Товарищу Арахану обещали ждать его звонка до десяти часов.
— Учраспред слушает.
— Говорит Арахан. Товарищ Павлов…
Учраспред с полслова понимает, в чем дело.
— Хорошо, все будет сделано!
Человек говоривший с товарищем Араханом из Учраспреда, повесил трубку и быстро подошел к большому шкафу.
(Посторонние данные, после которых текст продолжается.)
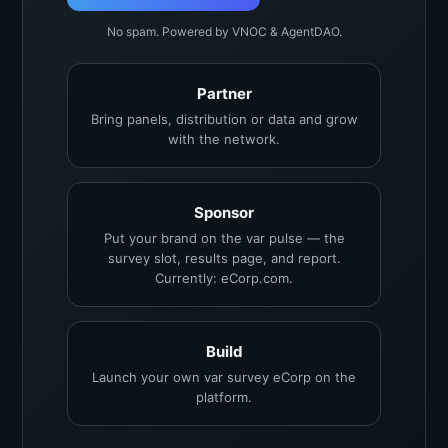
No spam. Powered by VNOC & AgentDAO.
Partner
Bring panels, distribution or data and grow
with the network.
Sponsor
Put your brand on the var pulse — the
survey slot, results page, and report.
Currently: eCorp.com.
Build
Launch your own var survey eCorp on the
platform.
Там в картонных ящиках лежали учетные карточки членов партии.
Привычным жестом он выдвинул нужный ящик, быстро вынул одну из карточек и почти мгновенно, но внимательно пробежал ее.
Да, да!
«— С какими местностями вы лучше всего знакомы?
— С Туркестаном и Афганистаном.
— На каких языках, кроме русского, вы говорите?
— На английском и фарсидских наречиях».
На звонок из соседней комнаты вышел человек.
— Вот этому товарищу выпишете командировку, вместо Павлова.
— Хорошо!
— И срочно сами отправитесь к товарищу на дом.
— Да!
— Если застанете дома, то сейчас же отвезете на квартиру к Арахану.
Человек из соседней комнаты поворачивается, чтобы уйти.
— Одну минутку! На всякий случай, вместе с товарищем, захватите и его чемоданы. Если успеет, пусть едет с Араханом сегодня же.